The Bible testifies that Moses authored the Torah and in accordance with Old Testament chronology, he lived in the fifteenth century B.C.. The rejection of his authorship and relegation of the Pentateuch to the first millennium BC was due in part to the wrong assumption of Julius Wellhausen and the proponents of his thesis, that there was no form of writing developed in Canaan in the second millennium B.C..
The archives of Pharaoh Akhenaten (1379-1362) challenged this assumption. The majority of its diplomatic correspondence came from Canaan and all of it was written in the second millennium B.C.. The other major discovery shedding light on this subject happened in Ras Shamra, known in ancient times as Ugarit. From 1929, Claude Schaeffer (1898-1982) was in charge of the excavations there, though he was later replaced by Marguerite Yon. They uncovered archives with a rich collection of writing, including pieces rivaling the best Mesopotamian literary works. In some of the writings, Ugaritic scribes used an alphabetic script.
The cultic terminology used in religious writings from the Ugarit is very significant in regard to dating the Pentateuch. It contains numerous technical phrases known earlier only from the Old Testament. Followers of the documentary theory set a very late date for fragments of the Pentateuch, partly due to the Hebrew and Aramaic cultic terms, which they thought to originate in the sixth century or later. The presence of these terms in the Ugarit in the second millennium BC invalidates arguments for the later dating of the so-called priestly source (P) on this basis.

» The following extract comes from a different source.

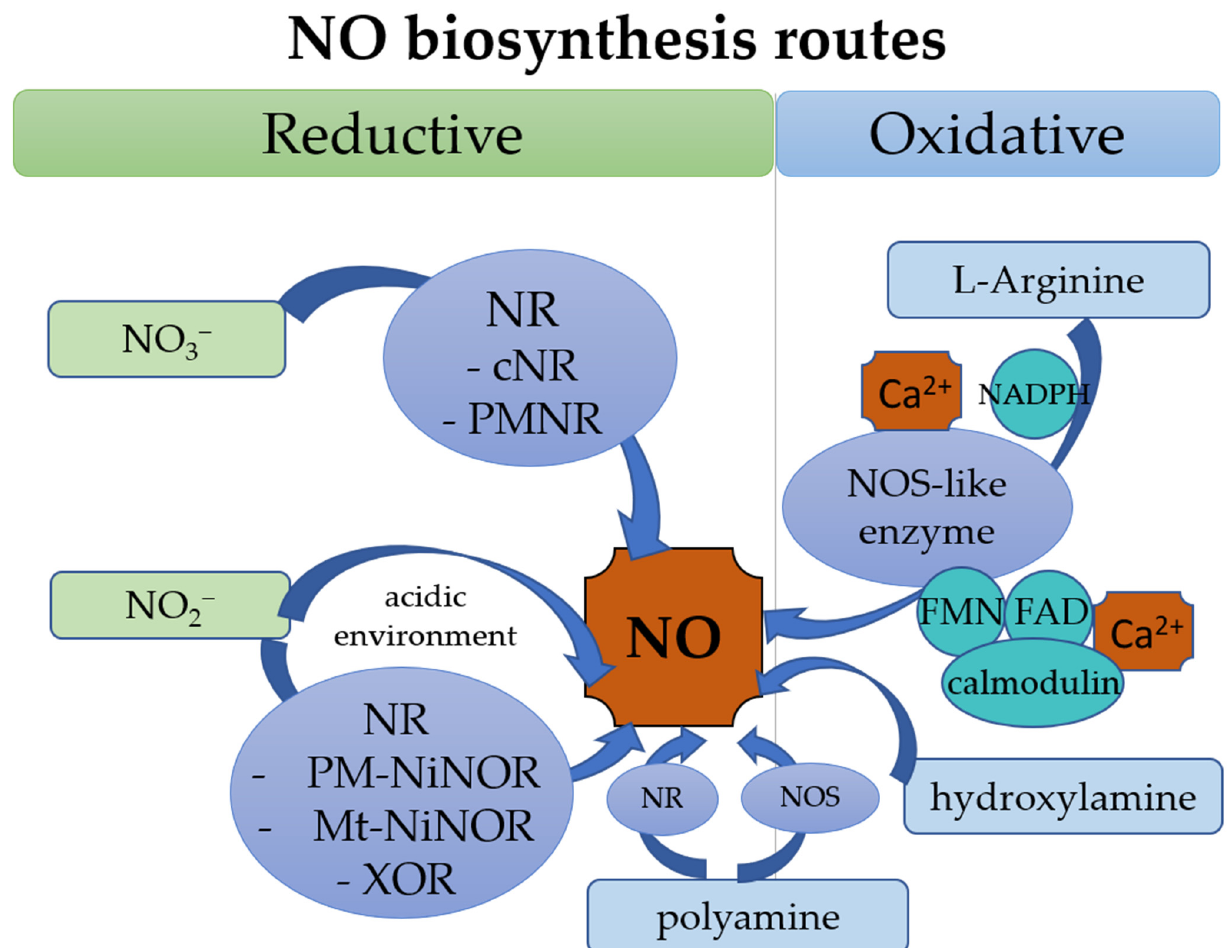
Figure 1. Schematic diagram showing the major routes of nitric oxide (NO) biosynthesis. NO synthesis occurs through (I) reductive mechanism or (II) oxidative mechanism. (I) NO reductive mechanism mostly occurs in plasma membrane, chloroplasts, apoplast, peroxisomes, cytoplasm, and mitochondria through reduction of nitrate (NO 3 − ) or nitrite (NO 2 − ) by nitrate reductase (NR). NO production through nitrate substrate is reduced by cytosolic nitrate reductase (cNR) and by plasma membrane-bound nitrate reductase (PMNR), whereas NO production through nitrite substrate is reduced by plasma membrane-bound nitrite: NO reductase (PM-NiNOR), mitochondrial electron transfer chain-dependent enzymatic nitrite: NO reductase (Mt-NiNOR), XOR. In an acidic environment, nitrite produces NO through several reversible reactions. Polyamines induce NO production through reductive and oxidative mechanisms. (II) The oxidation of L-Arg takes place in chloroplasts and leaf peroxisomes. In chloroplasts, the oxidation of L-Arg requires nicotinamide adenine dinucleotide phosphate (NADPH) and calcium ions (Ca 2+ ), whereas in leaf peroxisomes, the oxidation of L-Arg requires flavin mononucleotide (FMN), flavin adenine dinucleotide (FAD), calmodulin, and Ca 2+ . Hydroxylamine acts as a substrate in the oxidative mechanism; however, its pathway in NO production remains unclear. NOS, NO synthase.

Until the discovery of Ugarit, the Canaanite religion was primarily known only from the Old Testament, which described it as cruel and wicked. Many thought this view was biased and distorted. However, the religious texts from the Ugarit justify the biblical view. Significant for dating the Pentateuch is the fact, that toward the end of the second millennium B.C., Baal played the central role in the Semitic pantheon, yet his name does not appear in the Book of Genesis! Instead, we have the name El, characteristic to the time of Moses. This points toward an earlier origin of the Pentateuch.
Many scholars presuppose the evolutionary development of religion and the Torah due to Darwinian influence. They concluded that the system of sacrifices, worship, and priesthood described in the Pentateuch is too sophisticated to predate the Babylonian exile. However, due to the sophisticated system of sacrifices and liturgy in Canaan in the time of Moses, such views have to be discarded. The data from the second millennium B.C. does not support the evolutionary scheme about the origin of the Pentateuch and Israelite religion. Maybe we should reconsider, in its place, the internal claims of the Bible?